Council passed the motion, with one abstention, to hire a general manager and a bookkeeper by Sept. 1 if financial resources are available to pay for their salaries.

Black also put forward a motion for Council to forgive the approximately $33,000 the Pub owes to EngSoc, saying right now the Pub can’t afford to re-open and this would be a way of relieving its financial burden.

The motion, which passed, also calls for the EngSoc director of finances to “investigate the feasibility of a $20,000 donation” to the pub. Finances Director Thomas Gloge has to report back to Council at their March 6 meeting.

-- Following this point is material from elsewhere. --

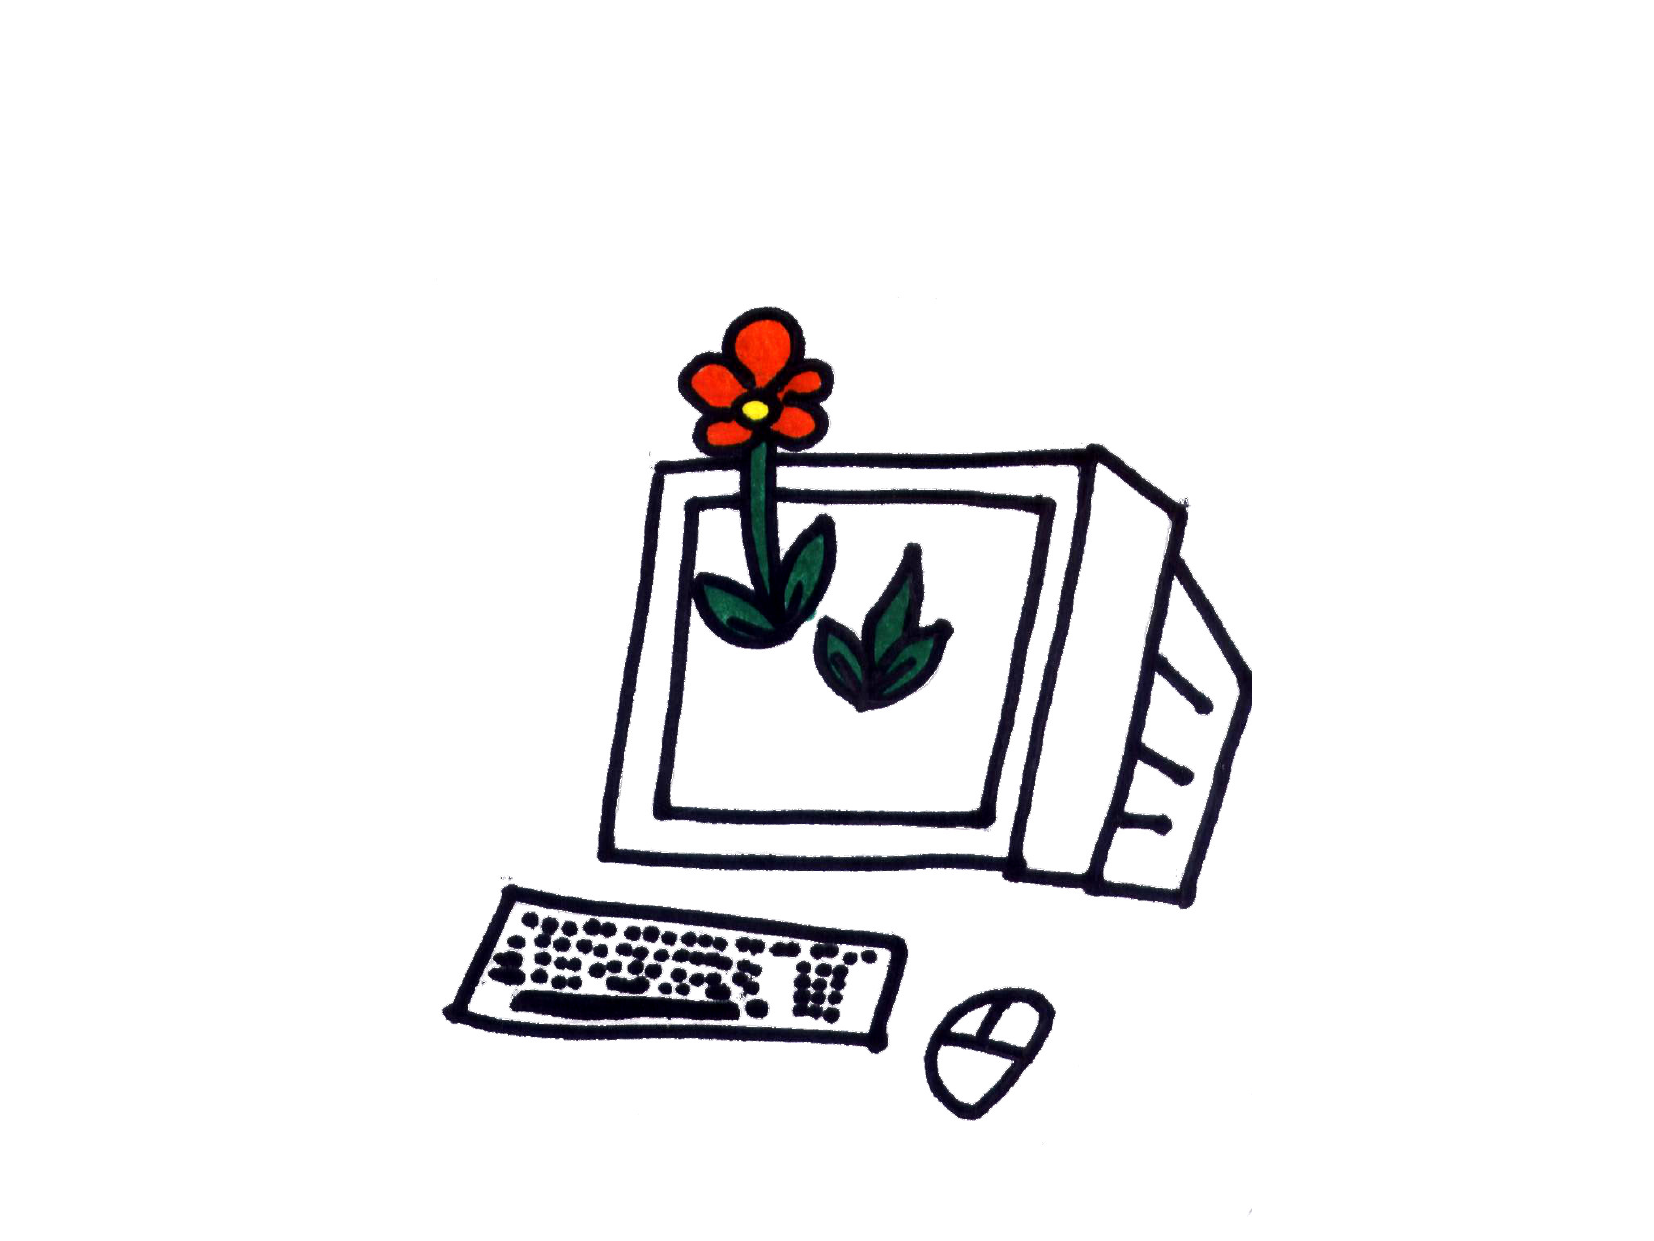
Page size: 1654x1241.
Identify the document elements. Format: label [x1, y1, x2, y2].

picture [373, 226, 1252, 1217]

Council will decide whether or not to give the money to Clark Hall Pub and whether it will be a loan or a donation.

Macnamara estimated that if reopened in September, the Pub could lose upwards of $13,000 in its initial operating year.

EngSoc currently has a total of $20,000 in stocks and $100,000 in bonds in its name.

Macnamara said he doesn’t know when Clark could make a profit.

“We can’t project that far ahead.”

The idea of raising the salary of the Pub managers from $100 per week to between $200 and $250 a week was also suggested at the meeting. Managers are paid $100 per week for managerial duties and paid like regular staff—$8, the minimum wage—for the hours they work as bar staff.

Black said Zhaodi Culbreath, the Tea Room head manager, is going to submit a proposal to EngSoc’s Board of Directors after investigating the financial feasibility of the pay increase.

Former Clark Hall Pub business manager Erin Hall spoke against the proposed pay increase, explaining that she took the position for more than just the money.

“I was doing a great job for the good of the Engineering Society and the students in providing something that everyone loves,” she said. “Three years ago managers worked for $50 a week.” Black said pay increases are necessary in order for EngSoc job positions to stay competitive.

“We can’t expect that year after year people will work for less than they would with the AMS.” AMS managers are paid salaries. For 2007-08 the TAPS head manager will make $17,558, the 12-month assistant managers will make $15,283 and the 8-month assistant managers will make $9,950. They’re mandated to work 30 hours per week.